/---

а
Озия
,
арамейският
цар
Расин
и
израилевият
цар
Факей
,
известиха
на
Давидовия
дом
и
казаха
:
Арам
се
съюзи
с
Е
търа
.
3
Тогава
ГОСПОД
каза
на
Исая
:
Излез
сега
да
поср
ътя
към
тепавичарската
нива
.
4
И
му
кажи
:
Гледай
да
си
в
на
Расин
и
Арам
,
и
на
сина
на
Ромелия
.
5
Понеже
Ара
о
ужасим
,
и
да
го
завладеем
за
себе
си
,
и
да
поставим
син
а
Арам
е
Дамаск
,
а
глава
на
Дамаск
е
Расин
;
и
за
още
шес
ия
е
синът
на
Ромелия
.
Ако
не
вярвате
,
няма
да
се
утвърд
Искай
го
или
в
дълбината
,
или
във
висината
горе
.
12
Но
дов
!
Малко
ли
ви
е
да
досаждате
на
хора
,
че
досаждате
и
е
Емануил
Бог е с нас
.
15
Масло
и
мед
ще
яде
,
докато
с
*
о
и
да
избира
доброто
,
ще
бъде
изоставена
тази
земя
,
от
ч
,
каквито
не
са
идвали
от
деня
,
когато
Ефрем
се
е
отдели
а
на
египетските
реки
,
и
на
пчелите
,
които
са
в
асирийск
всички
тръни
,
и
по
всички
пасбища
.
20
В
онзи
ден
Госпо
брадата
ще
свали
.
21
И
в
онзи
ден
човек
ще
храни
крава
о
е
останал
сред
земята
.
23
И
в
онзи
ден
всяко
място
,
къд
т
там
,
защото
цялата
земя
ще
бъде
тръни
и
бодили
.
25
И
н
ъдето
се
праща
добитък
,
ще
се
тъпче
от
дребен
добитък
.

\---

Every record above must be printed again exactly as it stands.

TASK RESPONSE:
а
Озия
,
арамейският
цар
Расин
и
израилевият
цар
Факей
,
известиха
на
Давидовия
дом
и
казаха
:
Арам
се
съюзи
с
Е
търа
.
3
Тогава
ГОСПОД
каза
на
Исая
:
Излез
сега
да
поср
ътя
към
тепавичарската
нива
.
4
И
му
кажи
:
Гледай
да
си
в
на
Расин
и
Арам
,
и
на
сина
на
Ромелия
.
5
Понеже
Ара
о
ужасим
,
и
да
го
завладеем
за
себе
си
,
и
да
поставим
син
а
Арам
е
Дамаск
,
а
глава
на
Дамаск
е
Расин
;
и
за
още
шес
ия
е
синът
на
Ромелия
.
Ако
не
вярвате
,
няма
да
се
утвърд
Искай
го
или
в
дълбината
,
или
във
висината
горе
.
12
Но
дов
!
Малко
ли
ви
е
да
досаждате
на
хора
,
че
досаждате
и
е
Емануил
Бог е с нас
.
15
Масло
и
мед
ще
яде
,
докато
с
*
о
и
да
избира
доброто
,
ще
бъде
изоставена
тази
земя
,
от
ч
,
каквито
не
са
идвали
от
деня
,
когато
Ефрем
се
е
отдели
а
на
египетските
реки
,
и
на
пчелите
,
които
са
в
асирийск
всички
тръни
,
и
по
всички
пасбища
.
20
В
онзи
ден
Госпо
брадата
ще
свали
.
21
И
в
онзи
ден
човек
ще
храни
крава
о
е
останал
сред
земята
.
23
И
в
онзи
ден
всяко
място
,
къд
т
там
,
защото
цялата
земя
ще
бъде
тръни
и
бодили
.
25
И
н
ъдето
се
праща
добитък
,
ще
се
тъпче
от
дребен
добитък
.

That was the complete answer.